**Parts of the exercise**.
[a] Condense the paragraph in the World Cup piece that begins "The second problem is that modern soccer is dull" while keeping its main points.
[b] Reproduce the World Cup piece word for word, starting with "I study international" and going on through "the host countries.".

**Page excerpt**.
How to fix the World Cup, and how to fix soccer

I study international politics for a living, so of course I love the World Cup. It’s a civilized substitute for war and a welcome break from Great Power rivalry and domination. Who could not delight in tiny Wales playing the mighty United States to a draw — and neither China nor Russia even showing up?

But the World Cup has problems, and so does the game itself. What to do, what to do…

Let me deal with the easy one first. The way to fix the World Cup is to disband FIFA, throw everyone associated with it in jail, and ask the Dalai Lama to pick the host countries.

The second problem is that modern soccer is dull. Watching a match is, as Aaron Copland once said of listening to Ralph Vaughan Williams’s 5th Symphony, “like watching a cow eat grass.” It is also fluky. The better team does not win anywhere near reliably enough. One might as well just flip coins and save all the trouble of playing the dull games.

**Material supplied**.
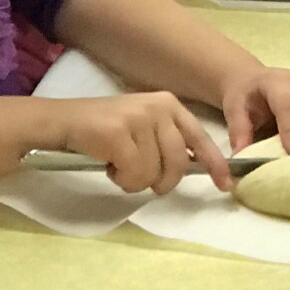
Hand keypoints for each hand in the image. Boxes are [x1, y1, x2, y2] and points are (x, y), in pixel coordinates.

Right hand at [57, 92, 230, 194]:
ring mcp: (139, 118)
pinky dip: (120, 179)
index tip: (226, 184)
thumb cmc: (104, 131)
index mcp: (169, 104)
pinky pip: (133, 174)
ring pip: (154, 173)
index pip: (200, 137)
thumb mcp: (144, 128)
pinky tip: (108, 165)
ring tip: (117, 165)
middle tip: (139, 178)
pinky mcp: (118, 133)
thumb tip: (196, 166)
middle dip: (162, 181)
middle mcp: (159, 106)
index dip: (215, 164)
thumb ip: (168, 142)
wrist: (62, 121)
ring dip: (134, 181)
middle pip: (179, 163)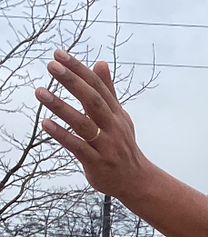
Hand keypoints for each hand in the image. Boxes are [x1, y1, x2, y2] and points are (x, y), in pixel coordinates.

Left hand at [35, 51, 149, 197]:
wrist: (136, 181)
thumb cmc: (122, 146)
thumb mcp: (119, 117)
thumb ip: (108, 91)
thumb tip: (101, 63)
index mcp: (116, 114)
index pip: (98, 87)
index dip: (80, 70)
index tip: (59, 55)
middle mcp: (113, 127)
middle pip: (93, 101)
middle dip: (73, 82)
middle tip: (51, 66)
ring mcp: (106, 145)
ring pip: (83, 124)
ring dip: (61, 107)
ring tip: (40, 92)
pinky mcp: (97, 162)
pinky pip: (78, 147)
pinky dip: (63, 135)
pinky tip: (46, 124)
* * *
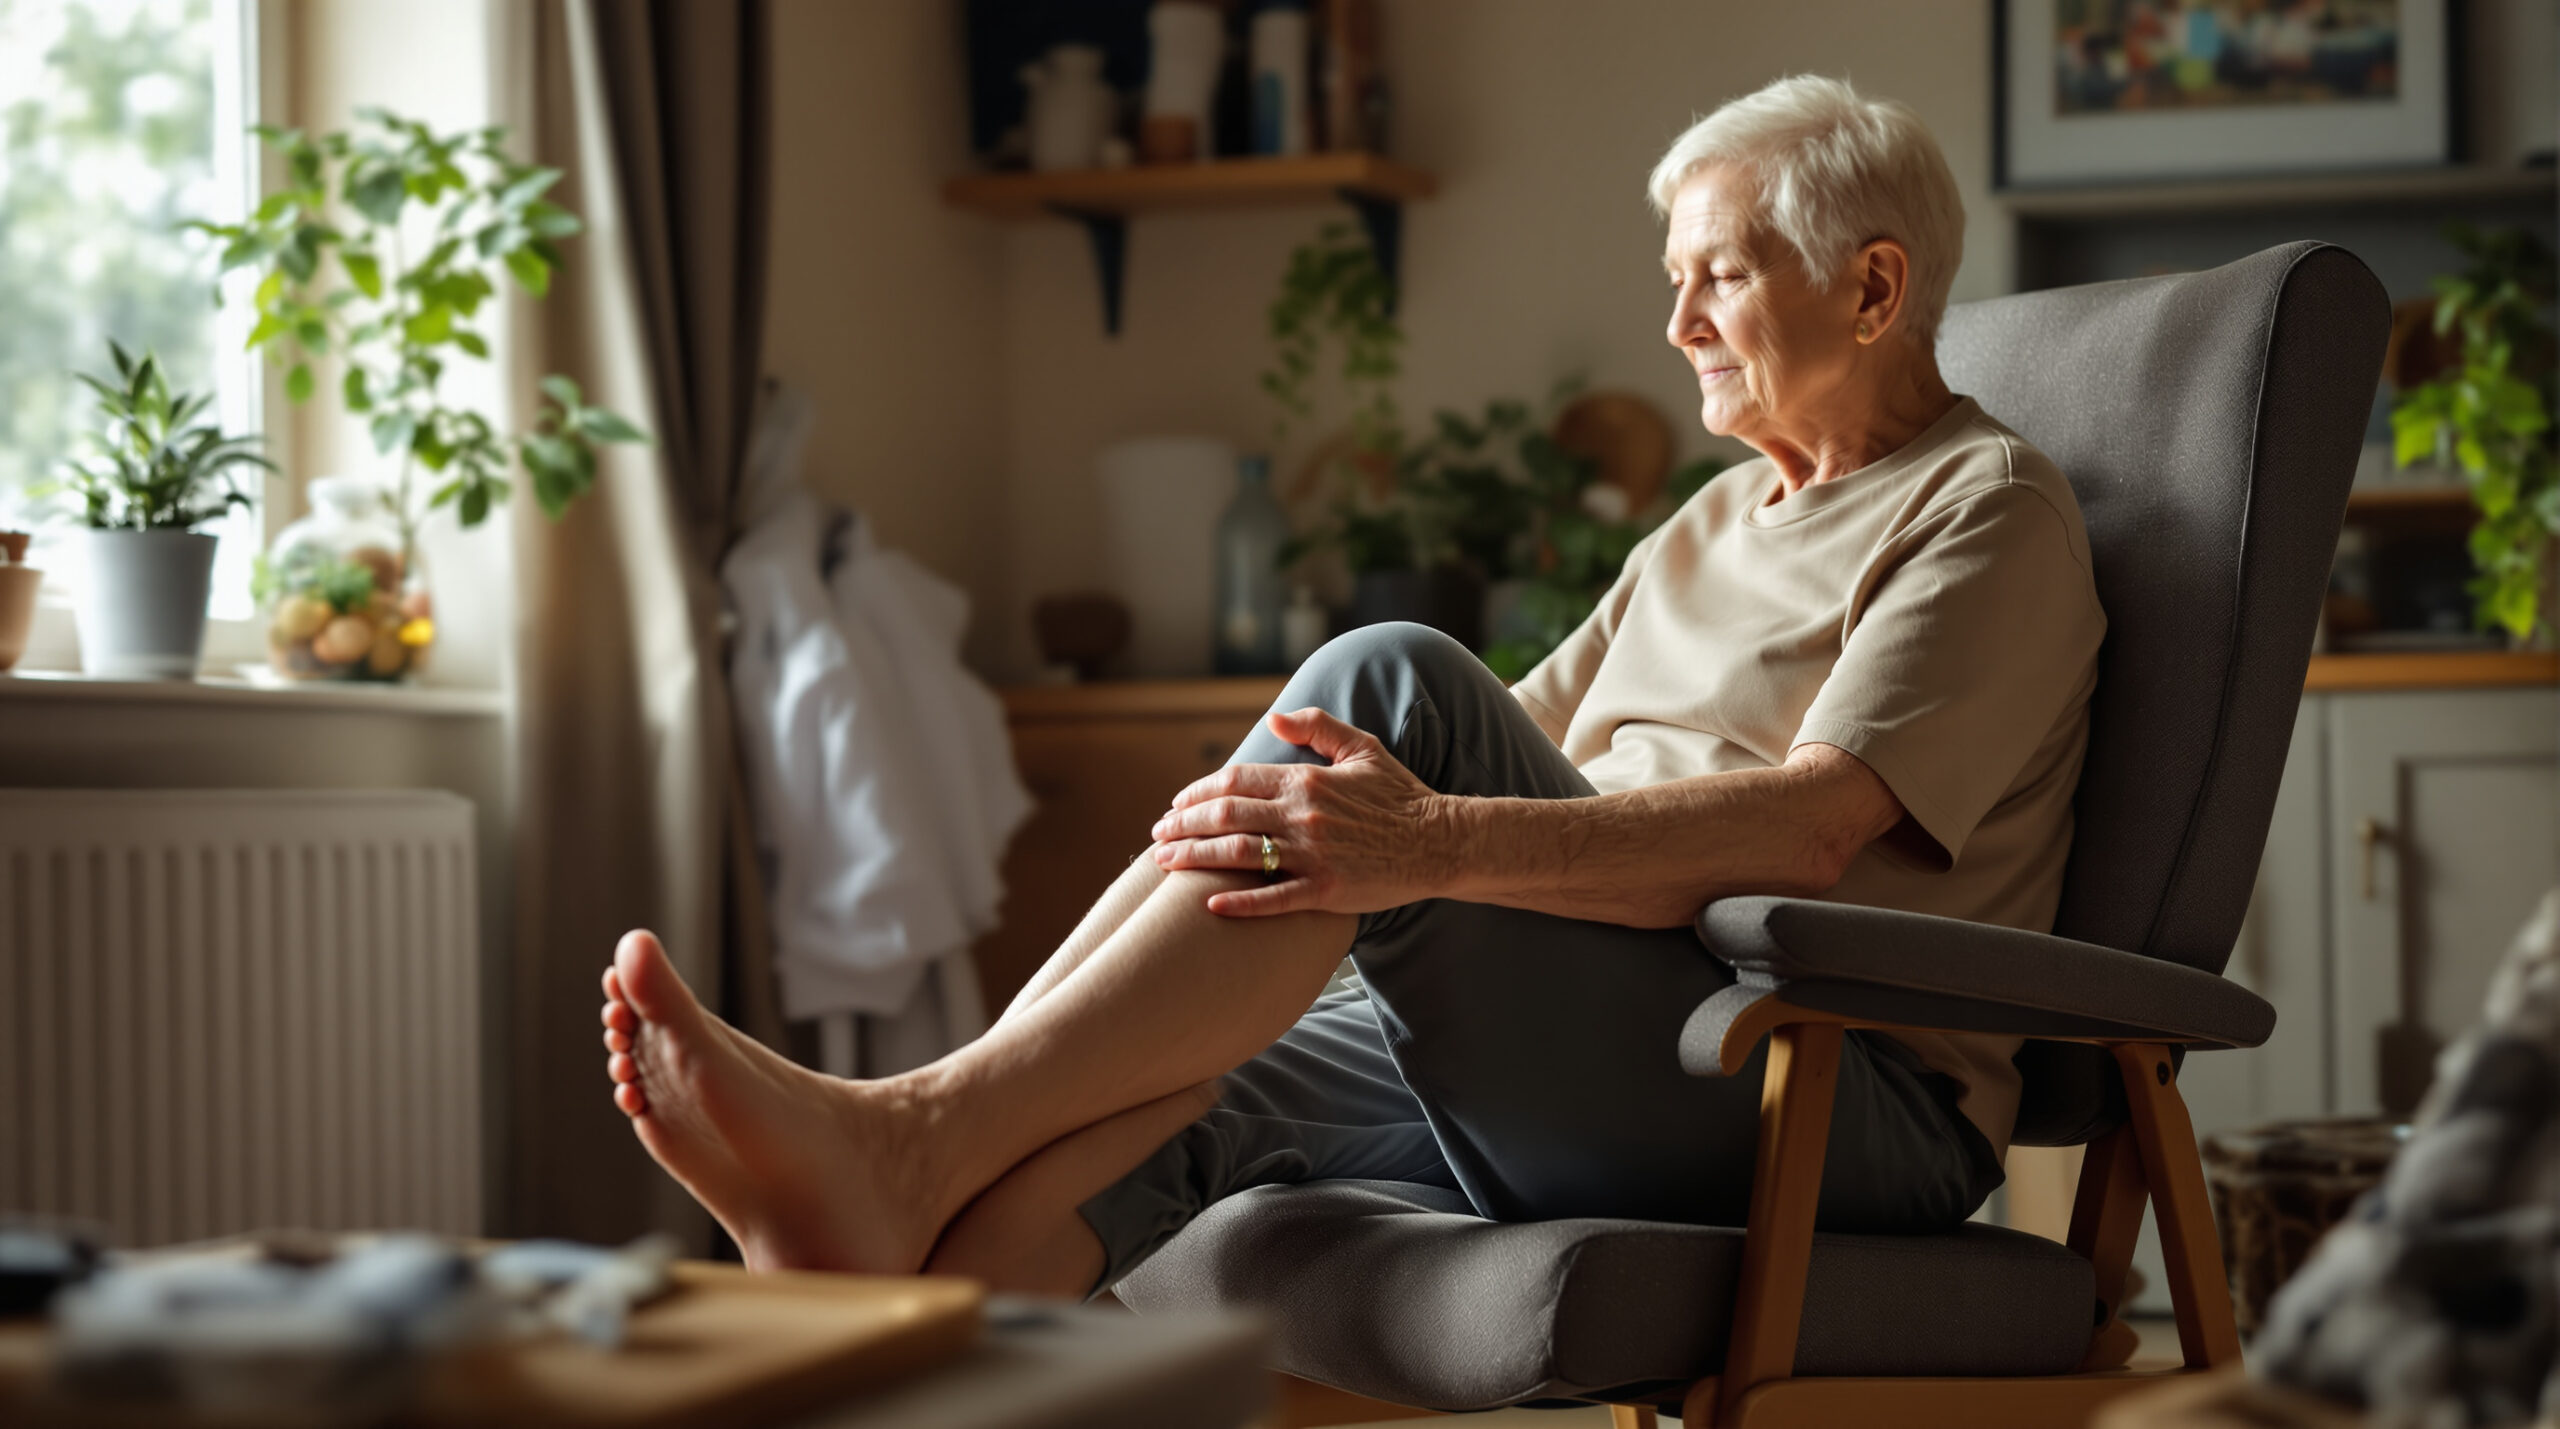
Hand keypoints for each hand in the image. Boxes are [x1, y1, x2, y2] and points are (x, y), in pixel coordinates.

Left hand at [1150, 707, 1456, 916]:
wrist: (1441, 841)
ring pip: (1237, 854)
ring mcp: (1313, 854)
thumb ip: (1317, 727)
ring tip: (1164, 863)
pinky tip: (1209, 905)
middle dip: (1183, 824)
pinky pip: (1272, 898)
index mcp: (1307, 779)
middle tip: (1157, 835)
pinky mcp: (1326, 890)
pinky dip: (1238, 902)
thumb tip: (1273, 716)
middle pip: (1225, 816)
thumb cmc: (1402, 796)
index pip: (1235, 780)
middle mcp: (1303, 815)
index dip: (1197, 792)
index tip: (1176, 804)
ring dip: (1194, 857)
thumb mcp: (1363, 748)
---
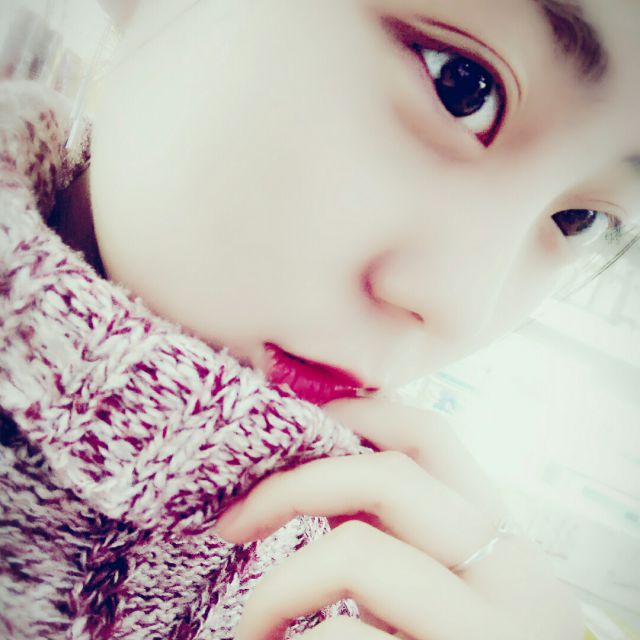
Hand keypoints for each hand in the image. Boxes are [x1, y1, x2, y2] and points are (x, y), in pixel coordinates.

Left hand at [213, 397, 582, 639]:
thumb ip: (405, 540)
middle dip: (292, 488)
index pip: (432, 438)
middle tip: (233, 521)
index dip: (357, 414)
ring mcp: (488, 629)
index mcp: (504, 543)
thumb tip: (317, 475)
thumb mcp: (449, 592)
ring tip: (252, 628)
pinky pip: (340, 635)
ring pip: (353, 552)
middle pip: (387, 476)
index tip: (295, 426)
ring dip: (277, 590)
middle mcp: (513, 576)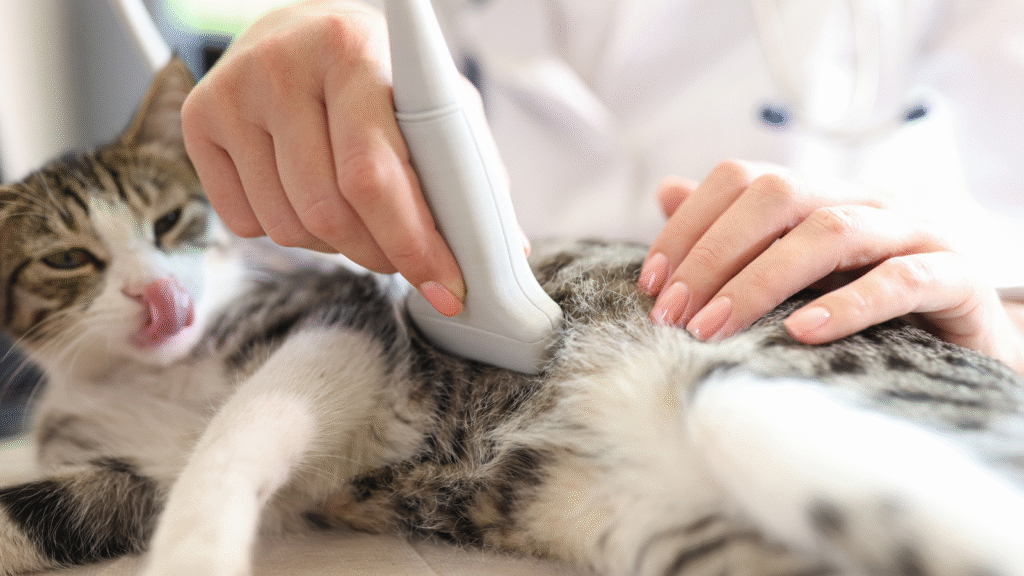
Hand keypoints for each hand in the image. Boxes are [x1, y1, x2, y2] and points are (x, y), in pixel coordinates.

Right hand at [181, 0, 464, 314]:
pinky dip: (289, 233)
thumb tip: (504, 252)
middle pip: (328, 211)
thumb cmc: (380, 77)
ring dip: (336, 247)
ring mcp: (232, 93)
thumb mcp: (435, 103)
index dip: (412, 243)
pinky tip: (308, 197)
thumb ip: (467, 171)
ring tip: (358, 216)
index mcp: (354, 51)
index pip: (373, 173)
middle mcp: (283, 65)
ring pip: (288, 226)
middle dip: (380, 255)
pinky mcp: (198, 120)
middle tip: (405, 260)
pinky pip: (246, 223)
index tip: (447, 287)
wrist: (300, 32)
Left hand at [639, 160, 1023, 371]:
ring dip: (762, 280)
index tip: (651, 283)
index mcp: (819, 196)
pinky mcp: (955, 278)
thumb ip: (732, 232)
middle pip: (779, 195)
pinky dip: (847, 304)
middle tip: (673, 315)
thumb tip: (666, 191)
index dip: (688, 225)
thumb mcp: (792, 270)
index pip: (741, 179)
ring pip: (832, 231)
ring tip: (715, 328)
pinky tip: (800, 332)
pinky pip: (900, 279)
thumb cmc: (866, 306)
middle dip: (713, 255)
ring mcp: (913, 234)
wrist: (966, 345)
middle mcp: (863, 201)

**Responses for each task**.
[a] The second problem is that modern soccer is dull. In Aaron Copland's words about Vaughan Williams's 5th Symphony, watching a match is "like watching a cow eat grass." Soccer is also fluky, since the better team doesn't win reliably enough. Flipping coins would spare everyone the dull games.

[b]
I study international politics for a living, so of course I love the World Cup. It’s a civilized substitute for war and a welcome break from Great Power rivalry and domination. Who could not delight in tiny Wales playing the mighty United States to a draw — and neither China nor Russia even showing up?

But the World Cup has problems, and so does the game itself. What to do, what to do…

Let me deal with the easy one first. The way to fix the World Cup is to disband FIFA, throw everyone associated with it in jail, and ask the Dalai Lama to pick the host countries.